Dataset entries
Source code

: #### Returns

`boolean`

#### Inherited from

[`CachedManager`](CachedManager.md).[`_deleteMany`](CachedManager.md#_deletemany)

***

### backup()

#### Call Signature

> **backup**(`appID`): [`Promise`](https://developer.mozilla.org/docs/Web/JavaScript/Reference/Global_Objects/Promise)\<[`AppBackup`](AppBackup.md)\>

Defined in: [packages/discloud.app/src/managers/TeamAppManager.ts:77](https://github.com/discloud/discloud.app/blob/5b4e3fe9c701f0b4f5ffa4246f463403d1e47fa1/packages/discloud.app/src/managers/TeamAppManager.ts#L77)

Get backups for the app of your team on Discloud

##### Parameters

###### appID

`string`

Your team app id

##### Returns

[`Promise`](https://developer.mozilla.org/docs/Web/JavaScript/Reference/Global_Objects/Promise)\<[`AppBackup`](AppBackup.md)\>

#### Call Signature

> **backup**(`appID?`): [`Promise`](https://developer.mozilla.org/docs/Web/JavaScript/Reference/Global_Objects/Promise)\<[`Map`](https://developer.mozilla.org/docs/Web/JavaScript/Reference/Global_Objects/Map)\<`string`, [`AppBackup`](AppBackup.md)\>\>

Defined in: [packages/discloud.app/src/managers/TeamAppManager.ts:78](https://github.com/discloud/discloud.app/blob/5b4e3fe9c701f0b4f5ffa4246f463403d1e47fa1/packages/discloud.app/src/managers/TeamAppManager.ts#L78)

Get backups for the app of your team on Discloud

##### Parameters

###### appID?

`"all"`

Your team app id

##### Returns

• [YOUR TASK] Transcribe all the entries, keeping each one exactly as it is.

• [EXERCISE SOLUTION]
Source code

: #### Returns

`boolean`

#### Inherited from

[`CachedManager`](CachedManager.md).[`_deleteMany`](CachedManager.md#_deletemany)

***

### backup()

#### Call Signature

> **backup**(`appID`): [`Promise`](https://developer.mozilla.org/docs/Web/JavaScript/Reference/Global_Objects/Promise)\<[`AppBackup`](AppBackup.md)\>

Defined in: [packages/discloud.app/src/managers/TeamAppManager.ts:77](https://github.com/discloud/discloud.app/blob/5b4e3fe9c701f0b4f5ffa4246f463403d1e47fa1/packages/discloud.app/src/managers/TeamAppManager.ts#L77)

Get backups for the app of your team on Discloud

##### Parameters

###### appID

`string`

Your team app id

##### Returns

[`Promise`](https://developer.mozilla.org/docs/Web/JavaScript/Reference/Global_Objects/Promise)\<[`AppBackup`](AppBackup.md)\>

#### Call Signature

> **backup**(`appID?`): [`Promise`](https://developer.mozilla.org/docs/Web/JavaScript/Reference/Global_Objects/Promise)\<[`Map`](https://developer.mozilla.org/docs/Web/JavaScript/Reference/Global_Objects/Map)\<`string`, [`AppBackup`](AppBackup.md)\>\>

Defined in: [packages/discloud.app/src/managers/TeamAppManager.ts:78](https://github.com/discloud/discloud.app/blob/5b4e3fe9c701f0b4f5ffa4246f463403d1e47fa1/packages/discloud.app/src/managers/TeamAppManager.ts#L78)

Get backups for the app of your team on Discloud

##### Parameters

###### appID?

`"all"`

Your team app id

##### Returns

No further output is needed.